Fotografia e trilha - A fotografia, assinada por Lawrence Sher, acompanha com maestria a trajetória do vilão, enaltecendo ainda mais o talento de Joaquin Phoenix e assegurando, com a edição refinada, variações de ritmo essenciais ao filme até o gran finale. Não há um instante em que o expectador fique disperso ou indiferente a Coringa.

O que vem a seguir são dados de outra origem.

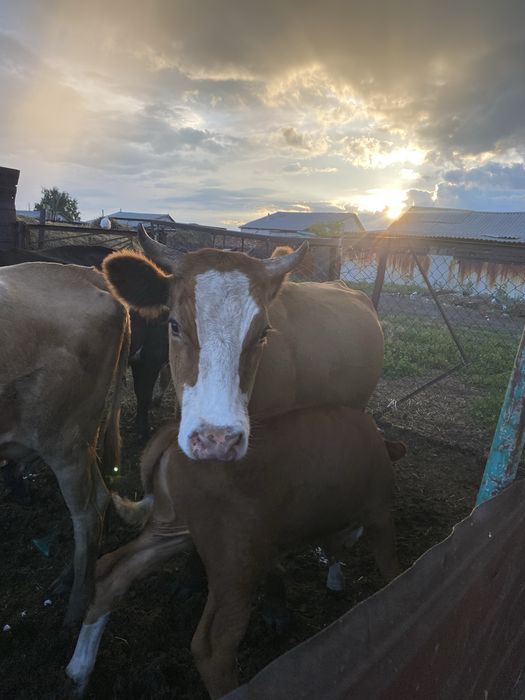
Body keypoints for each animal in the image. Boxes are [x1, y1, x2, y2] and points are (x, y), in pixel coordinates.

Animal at [0, 262, 129, 624]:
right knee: (100, 498)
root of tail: (87, 274)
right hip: (83, 439)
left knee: (86, 515)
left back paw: (75, 608)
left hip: (65, 443)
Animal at [66, 406, 402, 698]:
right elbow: (391, 568)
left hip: (173, 529)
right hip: (234, 560)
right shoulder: (380, 513)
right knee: (212, 646)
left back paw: (78, 672)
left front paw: (334, 579)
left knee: (112, 571)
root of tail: (171, 439)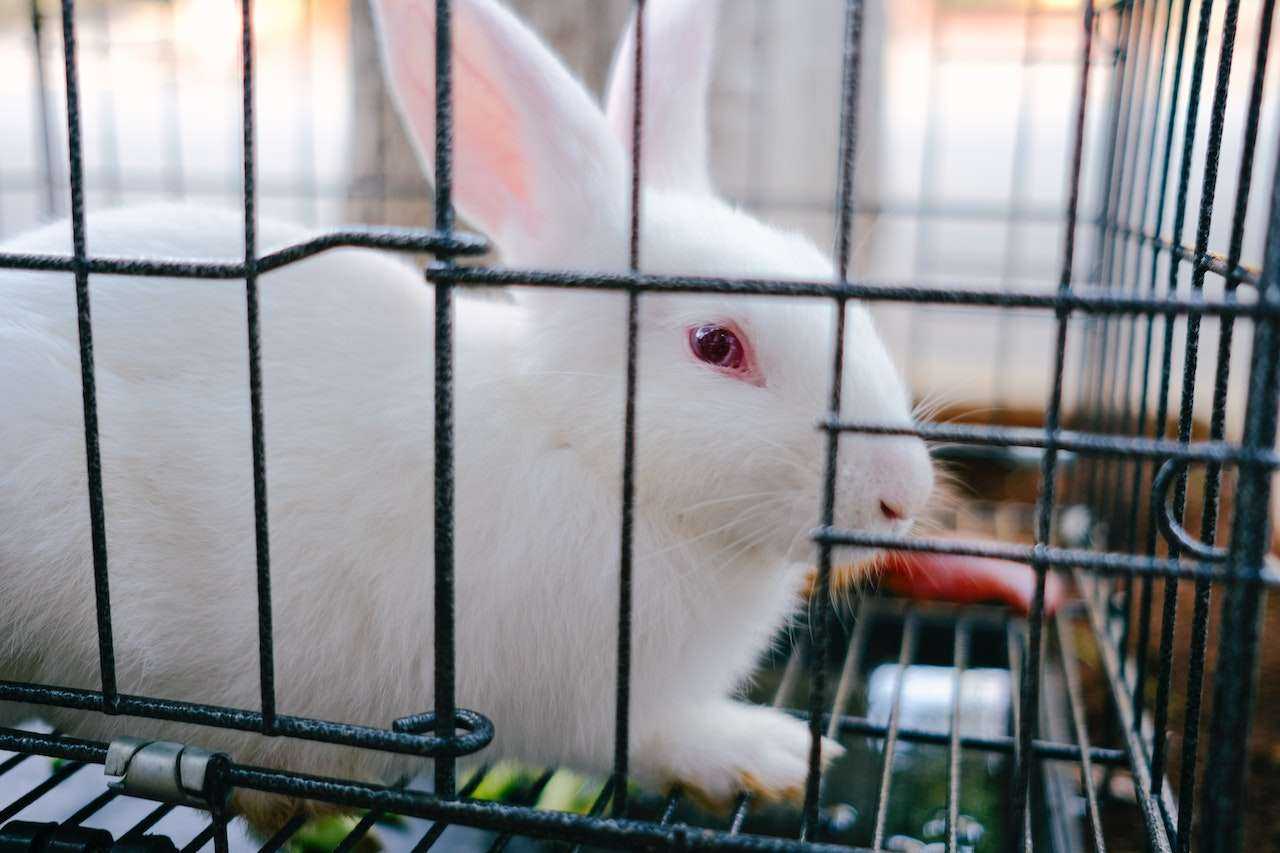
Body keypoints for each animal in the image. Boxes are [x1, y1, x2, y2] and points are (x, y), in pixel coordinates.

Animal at [0, 0, 926, 829]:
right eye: (716, 344)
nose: (902, 499)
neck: (579, 443)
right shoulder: (587, 699)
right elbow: (647, 739)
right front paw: (771, 753)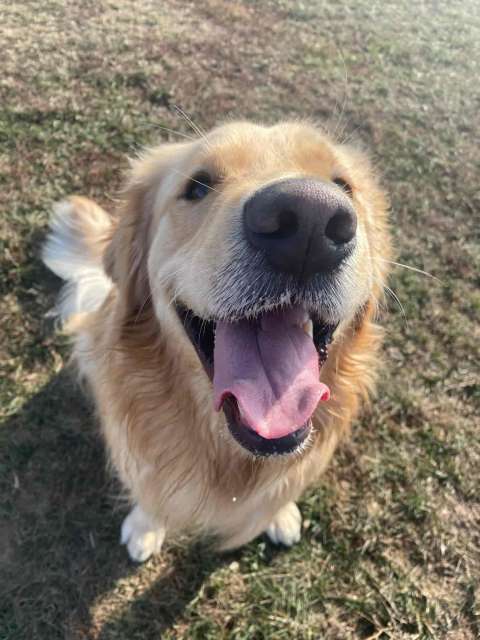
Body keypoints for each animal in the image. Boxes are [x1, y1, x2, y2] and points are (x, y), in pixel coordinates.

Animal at [43, 120, 392, 560]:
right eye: (197, 186)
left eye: (343, 185)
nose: (309, 221)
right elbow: (148, 488)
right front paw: (145, 527)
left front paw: (279, 515)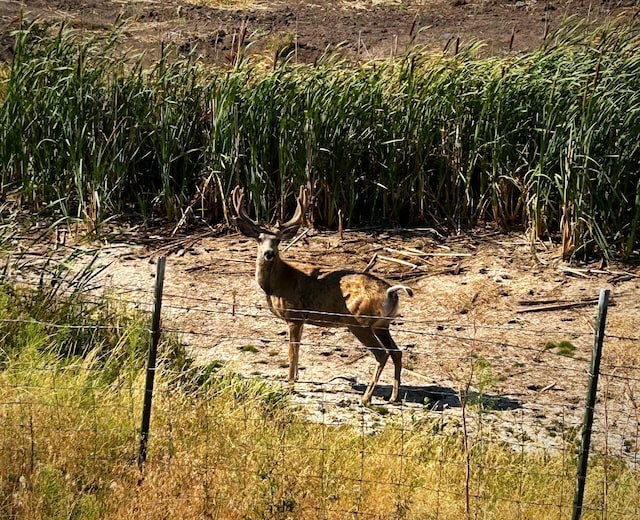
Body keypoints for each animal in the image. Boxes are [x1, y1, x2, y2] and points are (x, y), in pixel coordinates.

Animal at [232, 187, 412, 406]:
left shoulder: (294, 315)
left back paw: (366, 398)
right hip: (381, 325)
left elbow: (292, 351)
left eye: (278, 240)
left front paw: (290, 385)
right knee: (396, 352)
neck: (278, 283)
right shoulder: (301, 319)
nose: (268, 254)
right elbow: (298, 349)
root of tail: (391, 292)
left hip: (359, 322)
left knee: (382, 354)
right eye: (259, 239)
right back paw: (393, 397)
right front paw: (296, 378)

Com cenários e locações externas selecionadas criteriosamente, a câmera desnuda não apenas o personagem, mas também a periferia da cidade fictícia, utilizando os mais diversificados planos, em cores realistas. Marcando os passos de um vilão tão complexo, a trilha sonora é outra virtude de Coringa. As composições originais escritas pela violoncelista islandesa Hildur Guðnadóttir contribuem para revelar as variadas características humanas e as transformações de Arthur Fleck, bem como, em variados momentos, lembram à audiência que se trata de uma película inspirada nos quadrinhos.
Também fazem parte da trilha sonora músicas como “Smile”, Charlie Chaplin, que aparece no filme em uma cena passada dentro de um cinema, e “That´s Life”, de Frank Sinatra, e Rock And Roll, de Gary Glitter. Uma coletânea para ninguém botar defeito em um filme que provoca reações da plateia o tempo inteiro.